Maybe this is one of the reasons that women shit-test.
my ex husband (father of my children) waited 6 months without asking ONCE when I said “im not ready” after my 6wk checkup after our first child. never asked at all after our 2nd child until I said something, and then later when I divorced him, he still helped me in my recovery with my hysterectomy 2 months after I filed and we had been separated because I was struggling more than I thought. no questions asked. we were not compatible at all, but he was at least not going to make me suffer in that way
673 likes. Later in that thread (same author):
[…] I was just trying to say that some men are still decent. […]
The husband here seems kinda detached. I’d want updates, not just for the sake of resuming sex, but also because it’s relevant to her recovery in general. Maybe this isn’t the full picture, though. It is nice to see someone mentioning that decent men exist despite the complications in her story.
this is such an unpopular opinion but this is why i believe in waiting as long as possible during the dating phase, to see how they respond to not being able to get physical. sometimes these situations or childbirth are the first time in the relationship that women get a chance to see their true nature.
139 likes. I agree with this (now, not 5+ years ago). Something like 3 months instead of 3 dates (or 1). But it only works in a society where women apply this generally, not just for the guys they see as having long term potential (otherwise there are incentive and dynamics problems). I don’t think no sex before marriage is viable anymore outside of specific communities.
My girlfriend is getting a Pap smear (which sounds painful) in a few weeks and I wouldn’t even dream of doing ANYTHING like that until she’s telling me she’s good to go and fully healed, let alone something as intense as a hysterectomy
127 likes. IDK how old this guy is but I feel like one should know that a pap smear is routine. (He’s corrected in replies at least.) I know sex ed is pretty bad and inconsistent in the US though. Apparently some countries have replaced pap smears, favoring a cervical screening test that can be self administered.
All men:
I was thinking about the all men thing the past few days. There is kind of an obvious way to put it that’s true, which is that given an appropriate historical context and upbringing, all people are capable of doing terrible things. I don’t think that’s the argument being made, though. The argument is that it’s salient.

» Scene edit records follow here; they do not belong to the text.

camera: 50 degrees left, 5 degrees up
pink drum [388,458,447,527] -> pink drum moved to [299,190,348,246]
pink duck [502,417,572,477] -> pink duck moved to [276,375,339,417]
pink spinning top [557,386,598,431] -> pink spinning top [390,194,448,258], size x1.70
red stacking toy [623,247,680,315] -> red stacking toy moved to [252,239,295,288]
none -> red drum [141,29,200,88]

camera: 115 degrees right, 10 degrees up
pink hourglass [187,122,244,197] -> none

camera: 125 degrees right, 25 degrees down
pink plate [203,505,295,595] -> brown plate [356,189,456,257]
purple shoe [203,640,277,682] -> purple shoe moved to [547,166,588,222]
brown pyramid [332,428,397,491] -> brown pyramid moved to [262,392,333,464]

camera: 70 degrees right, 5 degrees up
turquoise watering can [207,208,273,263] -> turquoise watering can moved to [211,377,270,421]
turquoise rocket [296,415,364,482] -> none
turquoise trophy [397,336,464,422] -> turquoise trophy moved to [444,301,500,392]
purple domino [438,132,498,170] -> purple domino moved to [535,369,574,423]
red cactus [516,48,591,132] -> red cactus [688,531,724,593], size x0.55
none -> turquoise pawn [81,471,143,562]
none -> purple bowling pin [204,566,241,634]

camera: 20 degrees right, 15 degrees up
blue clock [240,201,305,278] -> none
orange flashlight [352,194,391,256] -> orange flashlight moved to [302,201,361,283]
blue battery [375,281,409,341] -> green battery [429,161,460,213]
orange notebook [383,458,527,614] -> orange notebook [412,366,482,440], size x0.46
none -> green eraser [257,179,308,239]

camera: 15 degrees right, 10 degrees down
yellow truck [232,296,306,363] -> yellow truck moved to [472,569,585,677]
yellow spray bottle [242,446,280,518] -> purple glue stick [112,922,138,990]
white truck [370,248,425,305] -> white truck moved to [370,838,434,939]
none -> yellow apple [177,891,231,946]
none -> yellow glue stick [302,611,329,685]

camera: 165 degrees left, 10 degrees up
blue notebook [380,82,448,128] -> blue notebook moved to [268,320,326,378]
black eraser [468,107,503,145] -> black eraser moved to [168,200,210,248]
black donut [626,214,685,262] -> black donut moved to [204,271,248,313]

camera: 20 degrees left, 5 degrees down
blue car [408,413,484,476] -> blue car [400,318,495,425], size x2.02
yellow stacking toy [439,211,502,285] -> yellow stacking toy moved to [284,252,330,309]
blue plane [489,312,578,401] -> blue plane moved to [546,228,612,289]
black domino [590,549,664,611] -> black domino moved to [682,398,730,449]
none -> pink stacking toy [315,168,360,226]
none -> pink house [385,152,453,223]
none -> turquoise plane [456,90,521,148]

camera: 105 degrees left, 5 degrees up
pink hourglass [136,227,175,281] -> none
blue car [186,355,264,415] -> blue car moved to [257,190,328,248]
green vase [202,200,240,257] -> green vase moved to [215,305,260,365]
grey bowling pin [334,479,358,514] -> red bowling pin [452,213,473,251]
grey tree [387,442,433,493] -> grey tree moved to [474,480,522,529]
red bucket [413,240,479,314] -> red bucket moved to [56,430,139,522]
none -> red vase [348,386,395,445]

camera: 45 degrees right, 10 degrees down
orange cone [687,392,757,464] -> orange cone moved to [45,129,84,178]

If it’s true, then I don’t think it shows up in IPV data. Given most western countries have something like a 25% incidence over a woman’s life, and that men can be responsible for more than one woman responding that they’ve experienced IPV, my guess would be 5-25% of men are problematic in the ways described above. It could theoretically be more than 25% of men, too, but that would need to count men who have never been in a relationship, or have a weird skew in relationship distributions.
In terms of the idea that men would SA someone if they could get away with it, IPV seems like a reasonable proxy, but not perfect.